Die Türkei braucht ihrem Präsidenten Recep Tayyip Erdogan zufolge einen EU-Beitritt "nicht um jeden Preis". Stattdessen könne sich sein Land einem Sicherheitsblock asiatischer Staaten um China und Russland anschließen. Zur der Shanghaier Organisation für Zusammenarbeit (SCO) mit sechs Mitgliedern gehören Russland und China, zwei Gegengewichte der EU. Das ist nicht nur eine Drohung der Türkei. Denn Ankara wird 2017 das Gastgeberland des “SCO-Energie-Club” sein. Damit wird die Türkei als erstes Nicht-Mitgliedsland dieses Ereignis veranstalten.
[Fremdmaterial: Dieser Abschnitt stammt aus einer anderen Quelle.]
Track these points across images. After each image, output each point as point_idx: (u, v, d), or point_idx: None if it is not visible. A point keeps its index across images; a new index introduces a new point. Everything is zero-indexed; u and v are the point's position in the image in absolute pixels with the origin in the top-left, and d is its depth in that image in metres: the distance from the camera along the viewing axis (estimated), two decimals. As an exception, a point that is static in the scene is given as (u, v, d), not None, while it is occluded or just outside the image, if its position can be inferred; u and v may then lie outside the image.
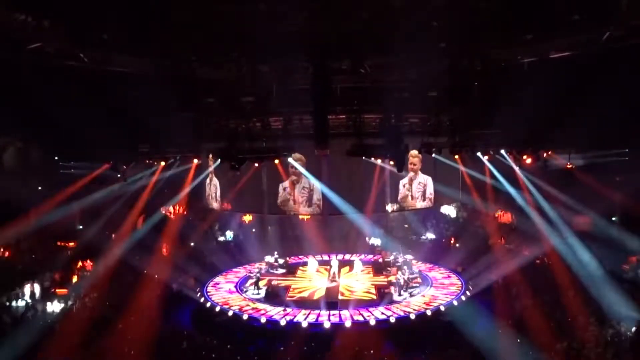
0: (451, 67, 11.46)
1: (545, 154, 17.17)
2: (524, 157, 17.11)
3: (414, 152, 18.07)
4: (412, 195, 19.53)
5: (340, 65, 12.17)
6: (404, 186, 19.28)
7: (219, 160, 17.38)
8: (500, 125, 14.13)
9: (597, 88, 11.38)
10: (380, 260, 23.14)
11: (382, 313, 17.09)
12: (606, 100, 11.65)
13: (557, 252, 19.48)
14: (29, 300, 17.66)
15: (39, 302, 17.56)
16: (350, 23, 9.60)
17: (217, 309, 18.20)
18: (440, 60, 11.56)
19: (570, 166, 19.47)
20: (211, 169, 20.02)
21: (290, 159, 18.05)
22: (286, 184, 19.15)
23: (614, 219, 22.39)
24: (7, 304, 17.06)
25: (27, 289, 18.01)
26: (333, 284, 20.28)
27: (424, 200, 19.97)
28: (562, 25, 9.92)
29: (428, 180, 19.74)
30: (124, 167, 17.50)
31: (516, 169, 20.32)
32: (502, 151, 17.92)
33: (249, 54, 11.12)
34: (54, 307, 17.19)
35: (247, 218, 27.50)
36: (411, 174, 19.19)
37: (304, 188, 18.95)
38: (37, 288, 18.31)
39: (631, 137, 17.13)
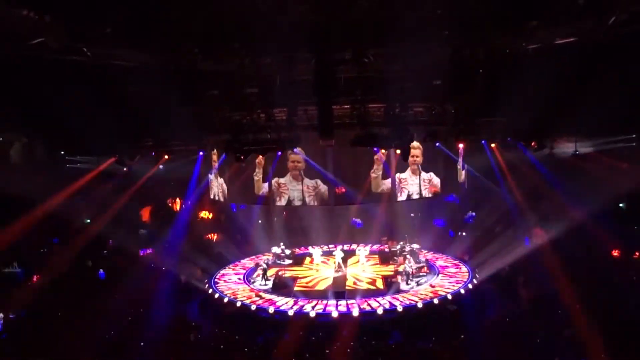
0: (455, 56, 11.36)
1: (551, 142, 17.03)
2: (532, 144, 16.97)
3: (415, 143, 17.83)
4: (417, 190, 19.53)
5: (343, 55, 12.09)
6: (399, 181, 19.18)
7: (224, 154, 17.38)
8: (505, 113, 14.04)
9: (603, 74, 11.25)
10: (387, 249, 23.16)
11: (390, 302, 17.12)
12: (612, 87, 11.53)
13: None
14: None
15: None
16: (352, 12, 9.53)
17: (225, 300, 18.30)
18: (444, 49, 11.46)
19: (577, 153, 19.36)
20: (217, 164, 20.05)
21: (295, 155, 18.11)
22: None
23: (621, 205, 22.33)
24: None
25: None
26: (339, 273, 20.31)
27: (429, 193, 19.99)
28: (566, 10, 9.81)
29: (432, 175, 19.75)
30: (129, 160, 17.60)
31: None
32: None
33: (251, 46, 11.07)
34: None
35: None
36: (412, 167, 19.13)
37: (308, 187, 18.90)
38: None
39: (638, 123, 17.01)
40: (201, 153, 19.79)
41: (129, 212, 23.48)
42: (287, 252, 23.00)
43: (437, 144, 16.91)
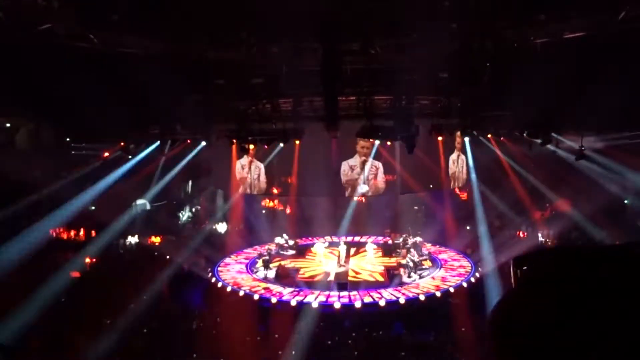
0: (462, 48, 11.32)
1: (557, 137, 16.96)
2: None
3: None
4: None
5: (351, 46, 12.06)
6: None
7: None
8: (512, 107, 13.98)
9: (610, 69, 11.17)
10: (390, 242, 23.18)
11: (392, 294, 17.16)
12: (620, 82, 11.45)
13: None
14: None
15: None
16: (361, 3, 9.51)
17: (228, 289, 18.36)
18: (452, 41, 11.42)
19: (583, 149, 19.23)
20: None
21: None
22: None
23: (626, 201, 22.26)
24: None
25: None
26: (342, 269, 20.23)
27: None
28: (576, 4, 9.75)
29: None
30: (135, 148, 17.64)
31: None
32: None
33: (259, 35, 11.06)
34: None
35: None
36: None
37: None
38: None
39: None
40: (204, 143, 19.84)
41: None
42: (291, 242, 23.01)
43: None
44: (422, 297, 16.90)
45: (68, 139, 21.77)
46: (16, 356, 12.63)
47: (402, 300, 16.67)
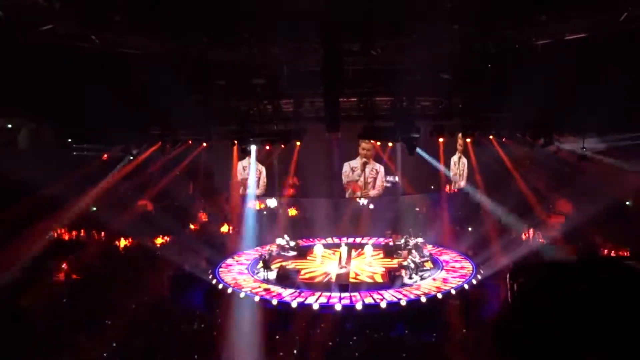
0: (464, 49, 11.31)
1: (558, 138, 16.92)
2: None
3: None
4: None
5: (351, 46, 12.05)
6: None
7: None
8: (513, 108, 13.95)
9: (611, 70, 11.14)
10: (391, 243, 23.11)
11: (393, 295, 17.09)
12: (621, 83, 11.43)
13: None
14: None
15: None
16: (361, 3, 9.50)
17: (229, 290, 18.32)
18: (453, 42, 11.41)
19: (584, 150, 19.20)
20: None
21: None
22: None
23: (627, 203, 22.21)
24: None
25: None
26: (343, 270, 20.16)
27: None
28: (576, 4, 9.74)
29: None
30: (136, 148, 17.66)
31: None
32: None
33: (259, 35, 11.06)
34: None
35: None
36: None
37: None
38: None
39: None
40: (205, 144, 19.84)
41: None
42: (292, 243, 22.95)
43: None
44: (423, 299, 16.84)
45: (69, 140, 21.79)
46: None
47: (403, 302, 16.61)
Seit langem ist die Türkei ein SCO-Dialogpartner. China respektiert die Verstärkung der Zusammenarbeit mit der Türkei.

Dass die Türkei auf den EU-Beitritt verzichten und der SCO beitreten könnte, wird der EU Sorgen machen. Die Türkei besitzt eine wichtige strategische Position und liegt an der Grenze zur EU. Sollte die EU nicht mit der Türkei zusammenarbeiten, würden weitere Flüchtlingswellen nach Europa strömen. Die EU-Länder wären dadurch nicht in der Lage, die Sicherheit und Ordnung zu gewährleisten. Außerdem verbessern sich die Beziehungen zwischen Ankara und Moskau, nachdem die Türkei russische Langstrecken-Flugabwehrraketen vom Typ S-400 kaufte. Dies wird Europa nachdenklich stimmen.